El secretario de Estado de los Estados Unidos, Marco Rubio, tiene previsto arribar a Roma y al Vaticano durante el transcurso de esta semana. Según confirmaron fuentes del gobierno italiano a la agencia AFP, Rubio mantendrá reuniones clave con el cardenal Pietro Parolin, secretario de Estado de la Santa Sede, y con su homólogo italiano, Antonio Tajani.
La agenda, que se desarrollará entre el jueves y el viernes, también incluiría una sesión de trabajo con el ministro de Defensa de Italia, Guido Crosetto. Esta visita oficial se produce en un contexto de marcada fricción diplomática, derivada de las recientes declaraciones del presidente Donald Trump hacia las autoridades del Estado pontificio y del gobierno italiano.
La tensión entre la Casa Blanca y el Vaticano escaló el mes pasado debido a las diferencias respecto al conflicto en Oriente Medio. El papa León XIV, ha sido un crítico constante de las políticas migratorias de Trump, pero fue su rechazo frontal a la guerra lo que detonó la reacción del mandatario. Tras el ataque conjunto de EE. UU. e Israel contra Irán, el pontífice calificó de «inaceptable» la amenaza de destrucción sobre el país persa e instó a la ciudadanía a «trabajar por la paz».

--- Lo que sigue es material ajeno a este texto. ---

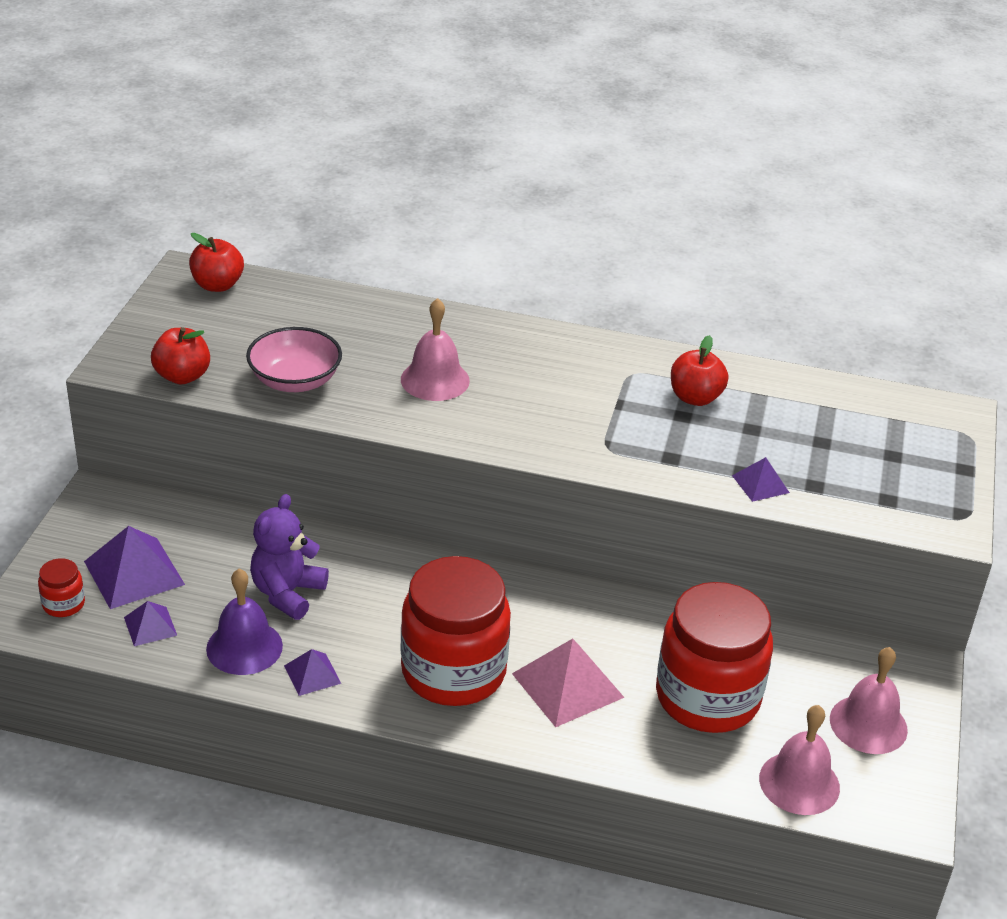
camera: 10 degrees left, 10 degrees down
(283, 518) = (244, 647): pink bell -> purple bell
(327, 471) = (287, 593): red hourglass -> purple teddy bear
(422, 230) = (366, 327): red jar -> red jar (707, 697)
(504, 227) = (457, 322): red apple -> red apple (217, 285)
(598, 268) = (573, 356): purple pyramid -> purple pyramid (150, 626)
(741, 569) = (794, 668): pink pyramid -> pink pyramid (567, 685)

Cruces entre Donald Trump y el Papa León XIV
Ante estas declaraciones, el presidente Trump respondió con dureza, calificando al líder de la Iglesia católica como «débil» y «terrible para la política exterior». El mandatario estadounidense llegó a declarar: «No soy un gran admirador del papa», acusándolo además de intervenir a favor de una nación que busca armamento nuclear.
El viaje de Rubio también busca abordar el reciente enfriamiento de la relación con la primera ministra italiana, Giorgia Meloni. A pesar de haber sido una de las aliadas más cercanas a Trump en territorio europeo, Meloni tildó de «inaceptables» los ataques del magnate contra el Papa. Esta postura generó una contraofensiva de Trump, quien arremetió contra la líder italiana.
«Me ha sorprendido. Pensaba que tenía valentía, pero me equivoqué», afirmó el presidente estadounidense a mediados de abril. Además de cuestionar su liderazgo, Trump acusó a Meloni de no aportar lo suficiente a la OTAN y amenazó formalmente con el retiro de las tropas norteamericanas estacionadas en suelo italiano, lo que añade una capa de complejidad a la misión que Rubio desempeñará esta semana en la capital italiana.